[PIM] CPU/DPU Programming Code Review

[PIM] CPU/DPU Programming Code Review

2024. 7. 16. 00:42ㆍComputerScience/ProcessingInMemory

PrIM Benchmarks
Vertor Addition Code Reivew

https://github.com/SohyeonKim-dev/prim-benchmarks

GitHub - SohyeonKim-dev/prim-benchmarks: PrIM (Processing-In-Memory benchmarks) is the first benchmark suite for a real-world pr

PrIM (Processing-In-Memory benchmarks) is the first benchmark suite for a real-world processing-in-memory (PIM) architecture.

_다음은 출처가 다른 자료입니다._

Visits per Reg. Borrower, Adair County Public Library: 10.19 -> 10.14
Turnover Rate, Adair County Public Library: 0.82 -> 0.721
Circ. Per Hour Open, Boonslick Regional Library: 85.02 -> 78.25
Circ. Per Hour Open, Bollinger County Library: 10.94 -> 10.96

PrIM is developed to evaluate, analyze, and characterize the first publ...

github.com

# Makefile

DPU_DIR := dpu
HOST_DIR := host
BUILDDIR ?= bin
NR_TASKLETS ?= 16
BL ?= 10
NR_DPUS ?= 1
TYPE ?= INT32
ENERGY ?= 0

define conf_filename
	${BUILDDIR}/.NR_DPUS_$(1)_NR_TASKLETS_$(2)_BL_$(3)_TYPE_$(4).conf
endef
CONF := $(call conf_filename,${NR_DPUS},${NR_TASKLETS},${BL},${TYPE})

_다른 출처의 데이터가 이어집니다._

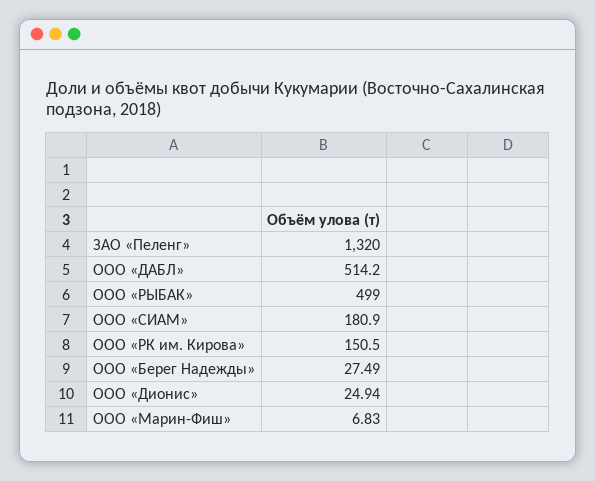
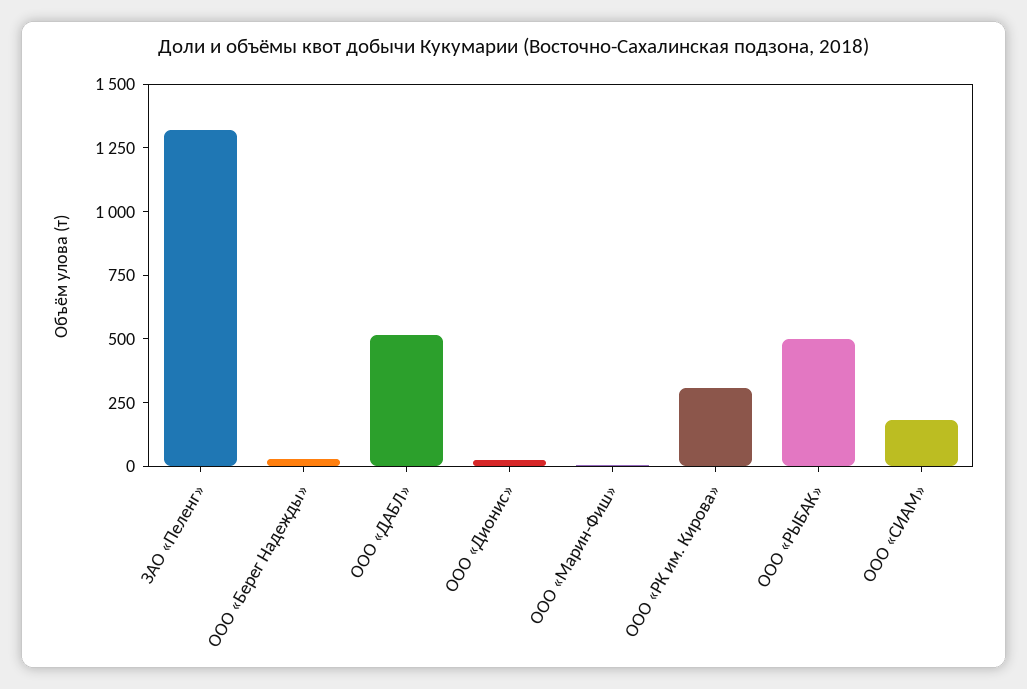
ООО «РК им. Кирова»: 150.5 -> 300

HOST_TARGET := ${BUILDDIR}/host_code
DPU_TARGET := ${BUILDDIR}/dpu_code

COMMON_INCLUDES := support
HOST_SOURCES := $(wildcard ${HOST_DIR}/*.c)
DPU_SOURCES := $(wildcard ${DPU_DIR}/*.c)
# 와일드 카드 - 명령을 내릴 때, 여러 파일을 한꺼번에 지정할 목적으로 사용 (해당 디렉토리의 여러 .c sources 의미)

.PHONY: all clean test

__dirs := $(shell mkdir -p ${BUILDDIR}) // 디렉토리 생성

COMMON_FLAGS := -Wall -Wextra -g -I${COMMON_INCLUDES}
HOST_FLAGS := ${COMMON_FLAGS} -std=c11 -O3 `dpu-pkg-config --cflags --libs dpu` -DNR_TASKLETS=${NR_TASKLETS} -DNR_DPUS=${NR_DPUS} -DBL=${BL} -D${TYPE} -DENERGY=${ENERGY}
DPU_FLAGS := ${COMMON_FLAGS} -O2 -DNR_TASKLETS=${NR_TASKLETS} -DBL=${BL} -D${TYPE}

all: ${HOST_TARGET} ${DPU_TARGET}

${CONF}:
	$(RM) $(call conf_filename,*,*)
	touch ${CONF}
	# 설정 파일을 생성, 이전 설정 파일 제거

# HOST Compile
${HOST_TARGET}: ${HOST_SOURCES} ${COMMON_INCLUDES} ${CONF}
	$(CC) -o $@ ${HOST_SOURCES} ${HOST_FLAGS}

# DPU Compile
${DPU_TARGET}: ${DPU_SOURCES} ${COMMON_INCLUDES} ${CONF}
	dpu-upmem-dpurte-clang ${DPU_FLAGS} -o $@ ${DPU_SOURCES}

clean:
	$(RM) -r $(BUILDDIR)
	# build dir 삭제

test: all
	./${HOST_TARGET}
	# 빌드된 host 코드 실행

+ makefile이란?

- make는 파일 관리 유틸리티 -> 수정된 소스파일 recompile 용이

- Makefile 내부에 작성된 코드에 따라 make가 컴파일러에게 SHELL 명령어를 순차적으로 실행하도록 명령

-> 소스파일을 자동으로 컴파일 가능

+ 쿠버네티스/도커 실습에서 활용한 Dockerfile, docker-compose.yaml 파일과 유사한 것 같다.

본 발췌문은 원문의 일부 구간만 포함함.